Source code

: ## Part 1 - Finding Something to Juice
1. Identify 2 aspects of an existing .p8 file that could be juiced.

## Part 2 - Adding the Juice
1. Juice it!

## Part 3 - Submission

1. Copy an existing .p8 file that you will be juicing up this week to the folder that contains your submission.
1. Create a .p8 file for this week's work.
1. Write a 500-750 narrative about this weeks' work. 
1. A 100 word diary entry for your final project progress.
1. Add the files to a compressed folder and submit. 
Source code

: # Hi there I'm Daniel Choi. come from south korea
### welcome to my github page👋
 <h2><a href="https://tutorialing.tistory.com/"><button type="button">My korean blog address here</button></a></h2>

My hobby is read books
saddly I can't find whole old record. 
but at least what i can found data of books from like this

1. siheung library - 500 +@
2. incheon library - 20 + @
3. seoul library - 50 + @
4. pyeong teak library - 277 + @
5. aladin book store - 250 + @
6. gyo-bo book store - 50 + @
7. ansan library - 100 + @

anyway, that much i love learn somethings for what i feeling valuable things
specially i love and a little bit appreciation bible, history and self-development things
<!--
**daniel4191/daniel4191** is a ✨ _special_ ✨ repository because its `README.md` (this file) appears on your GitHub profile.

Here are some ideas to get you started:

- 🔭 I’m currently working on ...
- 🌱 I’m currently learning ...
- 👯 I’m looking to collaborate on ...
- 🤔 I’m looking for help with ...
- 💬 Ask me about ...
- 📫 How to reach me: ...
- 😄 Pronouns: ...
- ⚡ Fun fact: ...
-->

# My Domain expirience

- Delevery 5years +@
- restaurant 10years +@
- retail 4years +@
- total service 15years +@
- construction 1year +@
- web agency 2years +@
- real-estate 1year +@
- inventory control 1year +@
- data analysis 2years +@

## YOUR TASK
All lines from the one containing "- 🌱 I’m currently learning ..." to the end of the records are to be duplicated exactly, and no other lines are to be given.

## WRITTEN RESPONSE
- 🌱 I’m currently learning ...
- 👯 I’m looking to collaborate on ...
- 🤔 I’m looking for help with ...
- 💬 Ask me about ...
- 📫 How to reach me: ...
- 😄 Pronouns: ...
- ⚡ Fun fact: ...
-->

# My Domain expirience

- Delevery 5years +@
- restaurant 10years +@
- retail 4years +@
- total service 15years +@
- construction 1year +@
- web agency 2years +@
- real-estate 1year +@
- inventory control 1year +@
- data analysis 2years +@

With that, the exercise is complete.